VANCOUVER – Combined endolaparoscopic surgery may offer a good option for patients with difficult but benign polyps, judging by results of a retrospective study.
Difficult benign colonic lesions are typically treated with bowel resection, but even when this is performed laparoscopically, significant morbidity is seen, according to Dr. Sang W. Lee of the department of surgery at New York–Presbyterian Hospital and Cornell University, New York. He suggested that combined endolaparoscopic surgery (CELS) is a safe and effective alternative.
Dr. Lee and his colleagues looked at the records of 66 patients who were taken to the operating room for CELS at New York–Presbyterian. The patients had been referred after failure to clear polyps, mostly because the polyps were large or in difficult locations based on biopsy or endoscopic photographs. Only those patients with at least a year of follow-up including a colonoscopy were included, and those with successful colonoscopic polypectomies were excluded.
The surgeons used CO2 colonoscopy to avoid bowel distention.
"The idea is that if you have a difficult polyp, or a polyp that is located at difficult location, or a very large polyp, then you can laparoscopically help get exposure of that polyp so you can take it out endoscopically," said Dr. Lee at the annual meeting of the American Society of Colon and Rectal Surgeons. "And if you [damage] the bowel wall, you can recognize and repair it laparoscopically."
Once in the operating room, 10 patients were converted to laparoscopic colectomy before CELS was attempted because of suspicion of cancer.
Of the 56 patients in whom the procedure was attempted, 13 were converted to colectomy because of technical difficulty. Two were converted because of suspicion of cancer after the combination procedure was completed.
Of the 12 patients in whom cancer was suspected (10 before the procedure and 2 after), 4 patients had confirmed cancer, giving the team a 33% successful prediction rate. Conversely, of 54 patients thought to have benign polyps, only 1 patient (1.9%) was later found to have cancer.
The largest polyps were the most likely to contain cancer, but even among those greater than 4 cm in diameter, only 13 (7.6%) contained cancer, suggesting that size alone is not an absolute contraindication to performing CELS, said Dr. Lee.
Almost half of the patients went home the day after the procedure. The median time in the operating room was 150 minutes, and the complication rate was 4.4%, said Dr. Lee. Of 41 patients for whom CELS was successful, 5 had limited recurrence. And of those five, four had repeat colonoscopy to repeat the removal of polyps; one had a delayed laparoscopic colectomy, but in this patient the final pathology was benign, he said.
The presentation drew one question from the audience: "Of those patients that you suspected had cancer and who were converted to colectomy, the majority of them were benign. Is there a way to avoid those colectomies that weren’t needed?"
"I would rather be on the safe side," said Dr. Lee. "Unless you take the polyp out completely, you’re not going to know if there’s a cancer there. It’s a little bit of a conundrum, but if you suspect cancer based on the morphology, go ahead and perform a laparoscopic colectomy."
Dr. Lee disclosed that he has served as a speaker and consultant for Covidien, as a course faculty member for Olympus America and Applied Medical, and as a principal investigator for Applied Medical.
------------
→ **REQUIRED TASKS**
- a) In the article on combined endolaparoscopic surgery, how many patients' records did Dr. Lee and his colleagues review?
- b) Please set down, word for word, the part of the article on combined endolaparoscopic surgery that opens with the words containing "Dr. Lee and" and closes with "polypectomies were excluded.".

(Collected data entries)
------------
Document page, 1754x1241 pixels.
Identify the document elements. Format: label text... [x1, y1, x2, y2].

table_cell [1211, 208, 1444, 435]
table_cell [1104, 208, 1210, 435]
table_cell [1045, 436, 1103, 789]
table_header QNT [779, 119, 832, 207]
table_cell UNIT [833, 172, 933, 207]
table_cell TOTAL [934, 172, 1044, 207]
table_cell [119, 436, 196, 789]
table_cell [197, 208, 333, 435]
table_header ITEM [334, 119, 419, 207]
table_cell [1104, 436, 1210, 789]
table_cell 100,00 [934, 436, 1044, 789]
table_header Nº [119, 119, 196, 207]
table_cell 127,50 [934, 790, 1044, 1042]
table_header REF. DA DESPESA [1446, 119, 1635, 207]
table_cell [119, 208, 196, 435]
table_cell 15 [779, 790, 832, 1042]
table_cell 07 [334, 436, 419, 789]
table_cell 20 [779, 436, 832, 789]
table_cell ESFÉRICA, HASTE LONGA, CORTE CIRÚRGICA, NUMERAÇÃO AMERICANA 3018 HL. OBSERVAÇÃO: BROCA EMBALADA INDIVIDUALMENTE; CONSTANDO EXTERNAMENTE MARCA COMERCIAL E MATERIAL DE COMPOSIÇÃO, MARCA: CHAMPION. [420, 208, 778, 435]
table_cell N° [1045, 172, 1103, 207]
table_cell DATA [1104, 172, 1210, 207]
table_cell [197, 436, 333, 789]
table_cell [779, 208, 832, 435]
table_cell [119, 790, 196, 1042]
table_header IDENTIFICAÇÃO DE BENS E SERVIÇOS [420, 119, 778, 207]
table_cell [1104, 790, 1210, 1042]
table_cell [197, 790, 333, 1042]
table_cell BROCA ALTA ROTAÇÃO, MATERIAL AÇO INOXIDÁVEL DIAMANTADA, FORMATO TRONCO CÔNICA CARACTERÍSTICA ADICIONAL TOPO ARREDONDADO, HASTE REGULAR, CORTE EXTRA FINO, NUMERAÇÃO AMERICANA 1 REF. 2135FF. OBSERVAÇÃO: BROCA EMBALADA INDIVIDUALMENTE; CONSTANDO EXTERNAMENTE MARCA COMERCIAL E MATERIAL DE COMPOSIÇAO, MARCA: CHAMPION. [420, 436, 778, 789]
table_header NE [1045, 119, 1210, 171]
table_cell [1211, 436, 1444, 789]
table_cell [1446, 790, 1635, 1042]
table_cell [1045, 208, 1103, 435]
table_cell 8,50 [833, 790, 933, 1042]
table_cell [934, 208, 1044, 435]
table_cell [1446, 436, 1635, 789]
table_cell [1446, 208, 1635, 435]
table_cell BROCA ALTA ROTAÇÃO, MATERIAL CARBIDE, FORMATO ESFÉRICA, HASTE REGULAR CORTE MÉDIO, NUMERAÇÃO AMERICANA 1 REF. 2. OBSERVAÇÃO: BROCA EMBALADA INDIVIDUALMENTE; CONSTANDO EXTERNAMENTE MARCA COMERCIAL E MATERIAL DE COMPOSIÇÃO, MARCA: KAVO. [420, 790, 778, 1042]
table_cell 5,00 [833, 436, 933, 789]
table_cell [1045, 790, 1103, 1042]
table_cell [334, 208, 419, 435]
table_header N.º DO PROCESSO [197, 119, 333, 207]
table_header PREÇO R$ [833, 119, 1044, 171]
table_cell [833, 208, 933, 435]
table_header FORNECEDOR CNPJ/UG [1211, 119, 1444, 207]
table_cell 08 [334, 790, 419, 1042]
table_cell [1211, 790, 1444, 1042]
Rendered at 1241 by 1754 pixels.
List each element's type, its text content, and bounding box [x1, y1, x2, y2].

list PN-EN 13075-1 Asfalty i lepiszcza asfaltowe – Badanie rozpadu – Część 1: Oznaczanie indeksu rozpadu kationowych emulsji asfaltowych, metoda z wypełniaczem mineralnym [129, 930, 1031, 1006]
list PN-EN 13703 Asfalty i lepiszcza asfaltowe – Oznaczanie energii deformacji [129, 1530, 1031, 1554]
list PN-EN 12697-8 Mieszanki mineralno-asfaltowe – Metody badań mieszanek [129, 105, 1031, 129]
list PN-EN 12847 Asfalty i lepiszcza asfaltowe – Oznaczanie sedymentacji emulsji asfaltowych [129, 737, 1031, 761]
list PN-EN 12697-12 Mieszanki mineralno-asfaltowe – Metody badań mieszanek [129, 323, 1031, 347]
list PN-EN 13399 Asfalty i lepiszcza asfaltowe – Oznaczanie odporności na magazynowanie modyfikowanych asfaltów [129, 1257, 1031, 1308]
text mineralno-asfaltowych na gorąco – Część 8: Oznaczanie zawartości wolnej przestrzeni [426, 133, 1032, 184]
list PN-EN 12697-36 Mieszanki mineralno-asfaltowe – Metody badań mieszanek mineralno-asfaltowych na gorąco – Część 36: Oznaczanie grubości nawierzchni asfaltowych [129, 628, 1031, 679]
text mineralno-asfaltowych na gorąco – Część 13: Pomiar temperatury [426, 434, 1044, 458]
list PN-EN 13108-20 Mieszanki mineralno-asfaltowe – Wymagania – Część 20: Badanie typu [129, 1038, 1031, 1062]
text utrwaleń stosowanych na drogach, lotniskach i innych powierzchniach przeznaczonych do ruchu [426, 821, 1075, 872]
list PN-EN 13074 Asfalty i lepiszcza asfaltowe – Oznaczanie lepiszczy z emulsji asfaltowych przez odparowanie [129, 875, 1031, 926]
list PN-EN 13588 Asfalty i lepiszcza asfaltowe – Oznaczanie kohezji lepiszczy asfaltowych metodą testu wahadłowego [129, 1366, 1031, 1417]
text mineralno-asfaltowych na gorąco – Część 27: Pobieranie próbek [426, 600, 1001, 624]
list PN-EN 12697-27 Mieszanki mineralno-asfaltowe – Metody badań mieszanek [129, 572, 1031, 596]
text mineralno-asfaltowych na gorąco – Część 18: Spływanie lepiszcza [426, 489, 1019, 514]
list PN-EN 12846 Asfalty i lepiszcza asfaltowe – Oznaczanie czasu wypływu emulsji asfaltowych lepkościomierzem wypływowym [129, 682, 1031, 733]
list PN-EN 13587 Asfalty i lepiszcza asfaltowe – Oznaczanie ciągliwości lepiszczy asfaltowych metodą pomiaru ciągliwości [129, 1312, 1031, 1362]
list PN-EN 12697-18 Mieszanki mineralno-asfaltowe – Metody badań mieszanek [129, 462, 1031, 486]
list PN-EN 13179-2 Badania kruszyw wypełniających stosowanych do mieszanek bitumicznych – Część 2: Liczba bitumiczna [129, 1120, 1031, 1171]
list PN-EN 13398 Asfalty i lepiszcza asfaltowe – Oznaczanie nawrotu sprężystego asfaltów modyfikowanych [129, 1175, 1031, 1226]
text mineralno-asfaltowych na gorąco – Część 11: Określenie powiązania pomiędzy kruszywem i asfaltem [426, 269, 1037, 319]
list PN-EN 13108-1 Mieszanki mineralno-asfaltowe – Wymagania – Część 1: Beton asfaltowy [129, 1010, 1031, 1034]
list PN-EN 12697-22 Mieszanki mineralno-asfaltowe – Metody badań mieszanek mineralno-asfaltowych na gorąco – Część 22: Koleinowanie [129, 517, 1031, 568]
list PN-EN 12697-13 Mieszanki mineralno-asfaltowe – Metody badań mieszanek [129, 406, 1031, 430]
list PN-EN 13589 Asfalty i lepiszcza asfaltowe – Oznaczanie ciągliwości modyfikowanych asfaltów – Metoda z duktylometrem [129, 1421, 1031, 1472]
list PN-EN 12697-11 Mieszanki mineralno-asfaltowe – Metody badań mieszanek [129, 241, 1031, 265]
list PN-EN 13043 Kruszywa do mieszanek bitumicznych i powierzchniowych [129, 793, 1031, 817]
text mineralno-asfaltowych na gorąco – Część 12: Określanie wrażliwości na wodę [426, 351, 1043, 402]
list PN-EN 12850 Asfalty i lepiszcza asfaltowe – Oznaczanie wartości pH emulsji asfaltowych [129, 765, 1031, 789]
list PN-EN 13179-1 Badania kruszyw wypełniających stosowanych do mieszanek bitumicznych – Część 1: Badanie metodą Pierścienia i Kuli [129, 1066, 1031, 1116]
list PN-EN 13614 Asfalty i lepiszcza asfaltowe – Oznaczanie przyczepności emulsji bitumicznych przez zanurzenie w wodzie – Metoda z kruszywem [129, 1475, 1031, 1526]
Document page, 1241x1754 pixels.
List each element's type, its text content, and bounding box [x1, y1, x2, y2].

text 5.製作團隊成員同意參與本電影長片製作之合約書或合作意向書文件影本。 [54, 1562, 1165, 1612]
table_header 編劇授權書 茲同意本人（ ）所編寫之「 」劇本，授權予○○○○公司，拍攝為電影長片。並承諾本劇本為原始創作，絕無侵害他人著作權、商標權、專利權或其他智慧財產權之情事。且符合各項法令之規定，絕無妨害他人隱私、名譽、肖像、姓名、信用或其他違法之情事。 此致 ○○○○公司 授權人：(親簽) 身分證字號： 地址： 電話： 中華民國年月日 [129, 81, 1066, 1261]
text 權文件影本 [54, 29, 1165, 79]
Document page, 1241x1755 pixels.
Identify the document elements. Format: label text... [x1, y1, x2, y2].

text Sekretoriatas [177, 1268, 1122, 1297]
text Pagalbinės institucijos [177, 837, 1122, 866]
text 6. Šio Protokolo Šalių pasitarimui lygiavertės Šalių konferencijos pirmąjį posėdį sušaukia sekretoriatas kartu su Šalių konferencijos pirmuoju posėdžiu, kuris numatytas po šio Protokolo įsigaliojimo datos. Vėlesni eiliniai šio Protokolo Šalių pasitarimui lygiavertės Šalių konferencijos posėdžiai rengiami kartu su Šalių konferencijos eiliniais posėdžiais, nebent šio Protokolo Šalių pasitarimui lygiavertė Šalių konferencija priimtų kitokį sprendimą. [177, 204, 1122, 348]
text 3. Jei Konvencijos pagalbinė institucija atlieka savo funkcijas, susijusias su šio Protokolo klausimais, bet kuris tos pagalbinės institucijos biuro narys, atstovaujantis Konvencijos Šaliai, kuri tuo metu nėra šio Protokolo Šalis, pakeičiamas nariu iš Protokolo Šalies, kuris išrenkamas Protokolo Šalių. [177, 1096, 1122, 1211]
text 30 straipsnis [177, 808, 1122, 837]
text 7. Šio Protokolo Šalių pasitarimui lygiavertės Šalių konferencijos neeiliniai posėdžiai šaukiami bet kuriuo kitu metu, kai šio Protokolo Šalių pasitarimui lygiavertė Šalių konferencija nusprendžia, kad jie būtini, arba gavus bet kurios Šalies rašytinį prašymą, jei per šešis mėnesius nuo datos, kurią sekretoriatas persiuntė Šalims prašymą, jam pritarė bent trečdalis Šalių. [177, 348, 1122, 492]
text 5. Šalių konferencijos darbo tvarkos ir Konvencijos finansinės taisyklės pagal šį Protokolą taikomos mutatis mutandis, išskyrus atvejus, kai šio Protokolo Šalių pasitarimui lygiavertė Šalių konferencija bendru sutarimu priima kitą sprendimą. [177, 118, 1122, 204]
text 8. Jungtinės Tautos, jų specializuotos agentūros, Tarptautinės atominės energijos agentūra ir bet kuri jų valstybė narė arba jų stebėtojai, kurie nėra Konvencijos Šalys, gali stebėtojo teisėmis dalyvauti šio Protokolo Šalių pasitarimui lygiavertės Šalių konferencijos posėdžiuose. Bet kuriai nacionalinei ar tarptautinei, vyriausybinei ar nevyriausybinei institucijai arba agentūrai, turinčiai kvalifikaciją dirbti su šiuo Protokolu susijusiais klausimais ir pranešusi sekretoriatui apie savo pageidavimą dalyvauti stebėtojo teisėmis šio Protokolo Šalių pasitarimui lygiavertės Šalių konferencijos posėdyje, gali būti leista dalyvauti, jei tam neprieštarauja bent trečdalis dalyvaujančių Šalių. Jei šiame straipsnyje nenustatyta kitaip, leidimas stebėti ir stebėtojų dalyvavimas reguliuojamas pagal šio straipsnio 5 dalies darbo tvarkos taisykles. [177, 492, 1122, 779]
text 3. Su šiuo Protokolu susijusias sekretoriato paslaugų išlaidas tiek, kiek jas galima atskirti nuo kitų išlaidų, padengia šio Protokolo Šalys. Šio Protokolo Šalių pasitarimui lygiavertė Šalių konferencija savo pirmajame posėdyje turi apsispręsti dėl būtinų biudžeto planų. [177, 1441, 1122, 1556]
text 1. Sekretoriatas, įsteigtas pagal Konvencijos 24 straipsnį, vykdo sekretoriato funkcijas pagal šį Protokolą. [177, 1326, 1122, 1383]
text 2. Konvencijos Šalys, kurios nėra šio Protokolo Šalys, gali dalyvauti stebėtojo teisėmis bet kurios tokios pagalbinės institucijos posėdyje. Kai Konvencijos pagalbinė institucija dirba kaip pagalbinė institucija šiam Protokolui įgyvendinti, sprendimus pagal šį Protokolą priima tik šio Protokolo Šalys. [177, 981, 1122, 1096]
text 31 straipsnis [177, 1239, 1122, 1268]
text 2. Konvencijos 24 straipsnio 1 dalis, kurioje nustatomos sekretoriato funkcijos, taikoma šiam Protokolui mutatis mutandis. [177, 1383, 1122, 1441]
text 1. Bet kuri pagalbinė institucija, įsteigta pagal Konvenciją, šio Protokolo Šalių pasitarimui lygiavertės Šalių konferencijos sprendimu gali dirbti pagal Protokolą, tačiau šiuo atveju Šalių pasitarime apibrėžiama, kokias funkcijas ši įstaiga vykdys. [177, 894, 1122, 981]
------------
→ **WRITTEN RESPONSES**
- a) 66 patients

- b)
Dr. Lee and his colleagues looked at the records of 66 patients who were taken to the operating room for CELS at New York–Presbyterian. The patients had been referred after failure to clear polyps, mostly because the polyps were large or in difficult locations based on biopsy or endoscopic photographs. Only those patients with at least a year of follow-up including a colonoscopy were included, and those with successful colonoscopic polypectomies were excluded.